German researchers have designed a modified Sleeping Beauty transposase that can be used for non-viral, stable and efficient gene insertions for gene and CAR-T therapies.
In Nature Biotechnology, the team headed by Michael Hudecek (University Würzburg) and Osolya Barabas (EMBL, Heidelberg) genomic instability, and which can be used without transfection reagents to modify the genome of cells. According to the authors, their system could offer a cheap and robust alternative to viral vector-based design of CAR-Ts and gene therapies and genome editing tools that are incapable of inserting large gene inserts.
Using rational protein design, the researchers created a high-soluble variant of the SB100X transposase (hsSB), which for the first time could be used to directly genetically modify hematopoietic and induced pluripotent stem cells (iPSCs). Specifically, they generated CAR-T cells, which exhibited potent antitumor activity in vitro and in xenograft mice without the need for the current lengthy and costly manufacturing process required for viral vector-based CAR-T production.
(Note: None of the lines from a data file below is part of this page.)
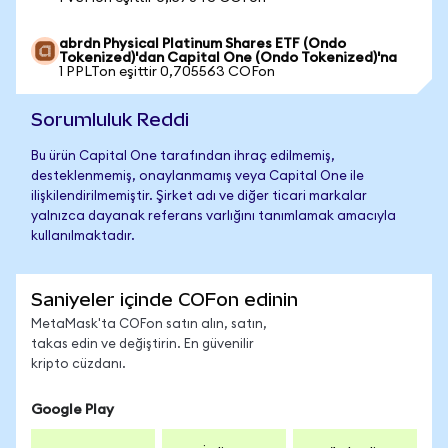
abrdn Physical Platinum Shares ETF (Ondo
Tokenized)'dan Capital One (Ondo Tokenized)'na
1 PPLTon eşittir 0,705563 COFon
Sorumluluk Reddi
Bu ürün Capital One tarafından ihraç edilmemiş,
desteklenmemiş, onaylanmamış veya Capital One ile
ilişkilendirilmemiştir. Şirket adı ve diğer ticari markalar
yalnızca dayanak referans varlığını tanımlamak amacıyla
kullanılmaktadır.
Saniyeler içinde COFon edinin
MetaMask'ta COFon satın alın, satın,
takas edin ve değiştirin. En güvenilir
kripto cüzdanı.
Google Play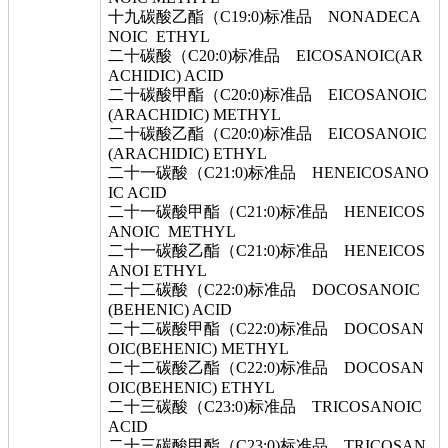
十九碳酸乙酯（C19:0)标准品 NONADECA
NOIC ETHYL
二十碳酸（C20:0)标准品 EICOSANOIC(AR
ACHIDIC) ACID
二十碳酸甲酯（C20:0)标准品 EICOSANOIC
(ARACHIDIC) METHYL
二十碳酸乙酯（C20:0)标准品 EICOSANOIC
(ARACHIDIC) ETHYL
二十一碳酸（C21:0)标准品 HENEICOSANO
IC ACID
二十一碳酸甲酯（C21:0)标准品 HENEICOS
ANOIC METHYL
二十一碳酸乙酯（C21:0)标准品 HENEICOS
ANOI ETHYL
二十二碳酸（C22:0)标准品 DOCOSANOIC
(BEHENIC) ACID
二十二碳酸甲酯（C22:0)标准品 DOCOSAN
OIC(BEHENIC) METHYL
二十二碳酸乙酯（C22:0)标准品 DOCOSAN
OIC(BEHENIC) ETHYL
二十三碳酸（C23:0)标准品 TRICOSANOIC
ACID
二十三碳酸甲酯（C23:0)标准品 TRICOSAN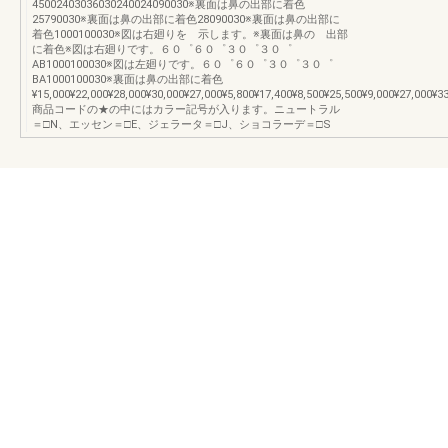
45002403036030240024090030※裏面は鼻の出部に着色
25790030※裏面は鼻の出部に着色28090030※裏面は鼻の出部に
着色1000100030※図は右廻りを 示します。※裏面は鼻の 出部
に着色※図は右廻りです。６０゜６０゜３０゜３０゜
AB1000100030※図は左廻りです。６０゜６０゜３０゜３０゜
BA1000100030※裏面は鼻の出部に着色
¥15,000¥22,000¥28,000¥30,000¥27,000¥5,800¥17,400¥8,500¥25,500¥9,000¥27,000¥3
商品コードの★の中にはカラー記号が入ります。ニュートラル
＝□N、エッセン＝□E、ジェラータ＝□J、ショコラーデ＝□S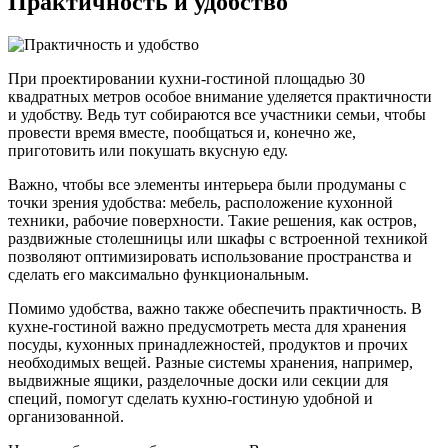
Практичность и удобство
При проектировании кухни-гостиной площадью 30
квадратных метров особое внимание уделяется практичности
и удобству. Ведь тут собираются все участники семьи, чтобы
провести время вместе, пообщаться и, конечно же,
приготовить или покушать вкусную еду.
Важно, чтобы все элементы интерьера были продуманы с
точки зрения удобства: мебель, расположение кухонной
техники, рабочие поверхности. Такие решения, как остров,
раздвижные столешницы или шкафы с встроенной техникой
позволяют оптимизировать использование пространства и
сделать его максимально функциональным.
Помимо удобства, важно также обеспечить практичность. В
кухне-гостиной важно предусмотреть места для хранения
посуды, кухонных принадлежностей, продуктов и прочих
необходимых вещей. Разные системы хранения, например,
выдвижные ящики, разделочные доски или секции для
специй, помогут сделать кухню-гостиную удобной и
организованной.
Furthermore, they demonstrated that their transposase – in contrast to viral gene therapy vectors – could spontaneously penetrate cells without the use of transfection reagents. As the new transposase-driven process holds the promise to make production of CAR-Ts and gene therapies cheaper and more efficient, the group has filed two patent applications with the European Patent Office concerning the hsSB transposase (EP17187128 and EP19158066.1).
"The protein we developed can be delivered into mammalian cells and remains fully functional, enabling efficient and stable genome modifications in target cells on demand," said Barabas. “All these features open new avenues for CAR-T cell production and other gene therapies,” added first author Irma Querques.
The Sleeping Beauty transposon system consists of a transposase and a transposon to insert specific sequences of DNA into mammalian genomes. The noveal HsSB transposase / transposon system shows favorable attributes compared to lentiviral and AAAS vectors regarding immunogenicity, insertion profile, cargo capacity (up to 20–150 kb), complexity and cost for clinical implementation.